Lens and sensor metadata
☆ ☆ ☆

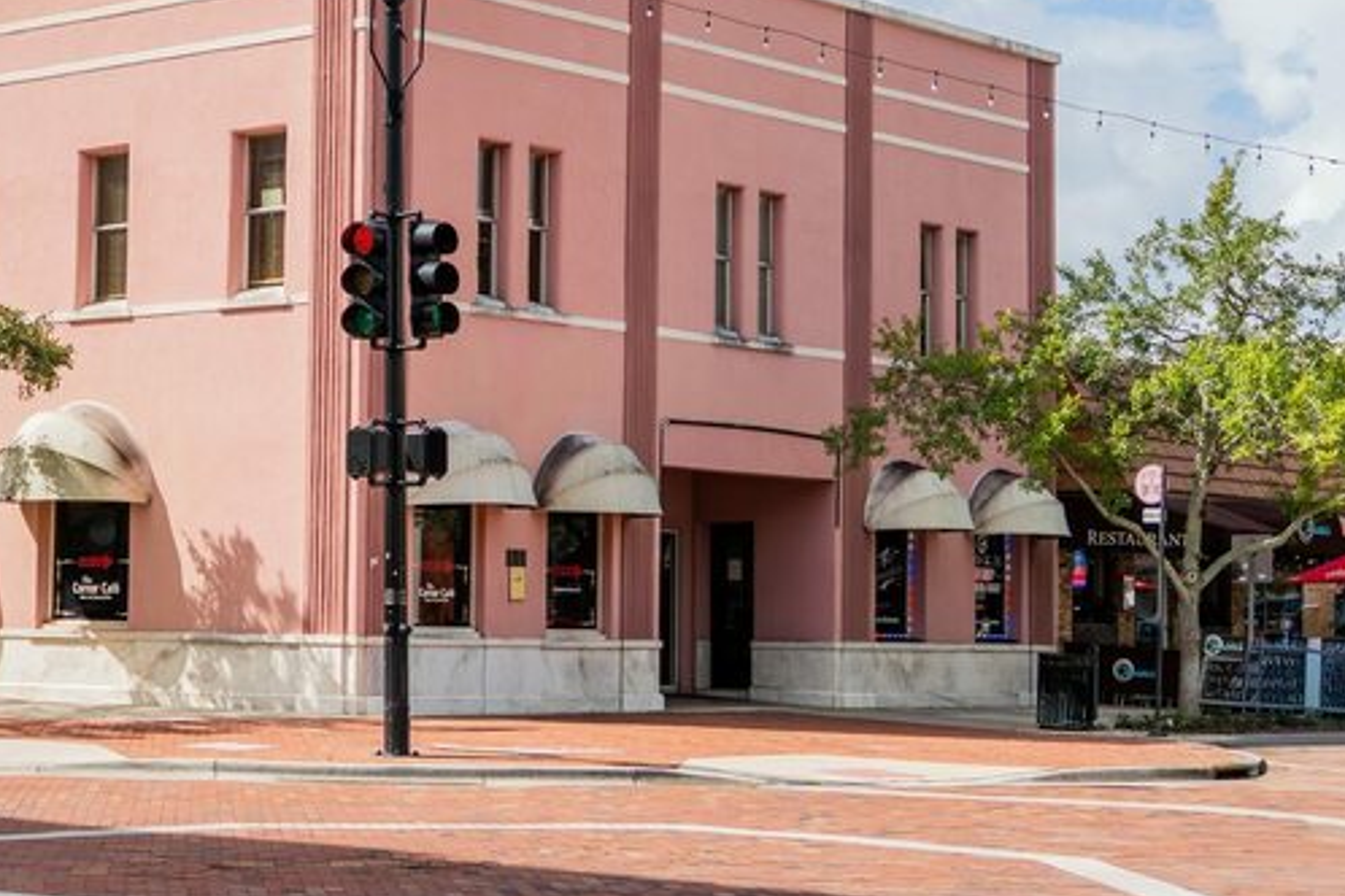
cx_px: 281
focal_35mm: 81
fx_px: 3026
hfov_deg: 24.7
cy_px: 348
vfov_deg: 16.8
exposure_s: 1/2500
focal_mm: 28
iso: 160
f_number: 2.8
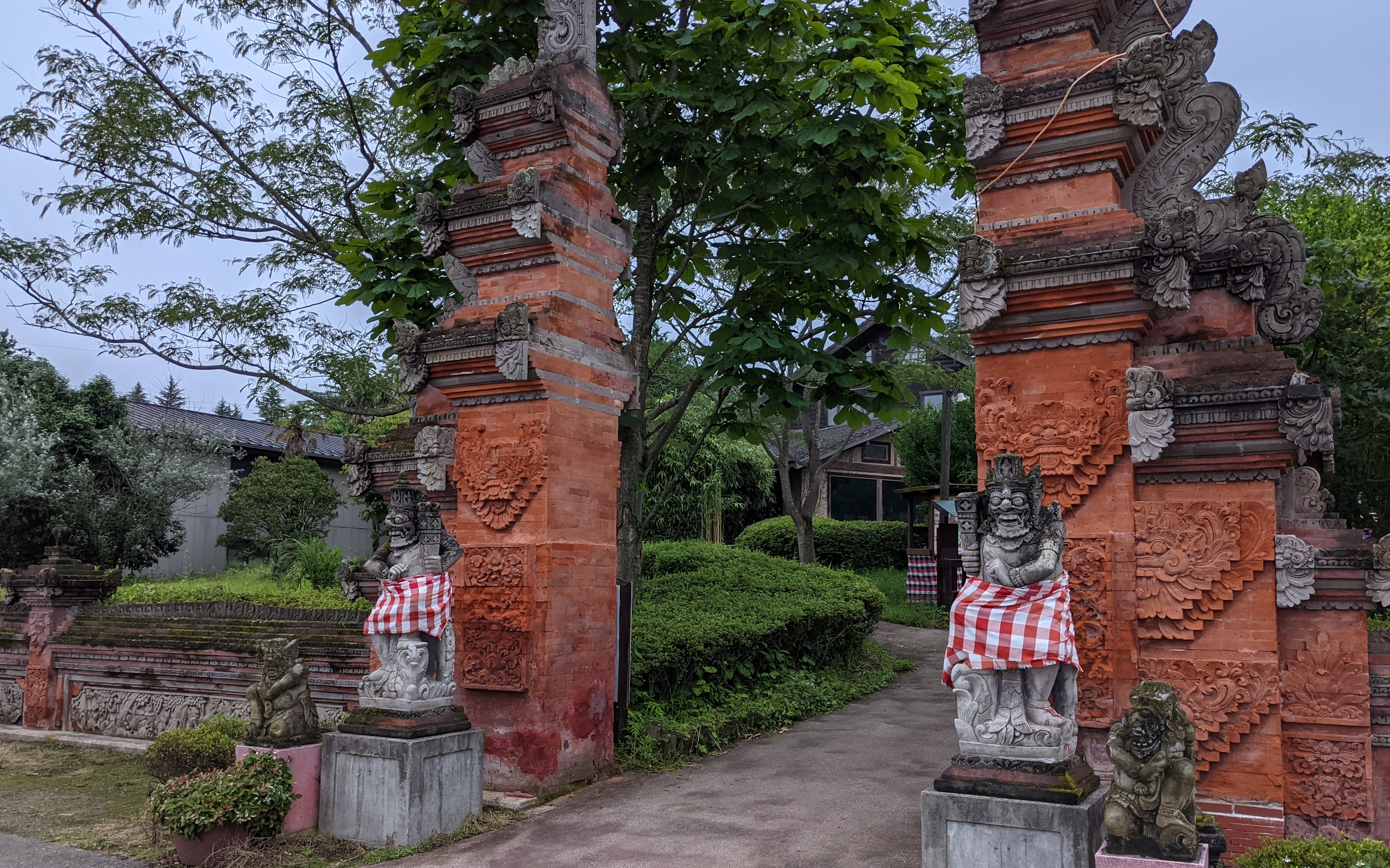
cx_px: 689
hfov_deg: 64.6
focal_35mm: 29
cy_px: 498
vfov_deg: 43.0
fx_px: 1099
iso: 57
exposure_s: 1/47.2
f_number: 1.73
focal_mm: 4.38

☆ ☆ ☆

◆ **Assignment**: Please set down the records above word for word and omit their pictures.

◆ **Output below**:
cx_px: 281
focal_35mm: 81
fx_px: 3026
hfov_deg: 24.7
cy_px: 348
vfov_deg: 16.8
exposure_s: 1/2500
focal_mm: 28
iso: 160
f_number: 2.8
cx_px: 689
hfov_deg: 64.6
focal_35mm: 29
cy_px: 498
vfov_deg: 43.0
fx_px: 1099
iso: 57
exposure_s: 1/47.2
f_number: 1.73
focal_mm: 4.38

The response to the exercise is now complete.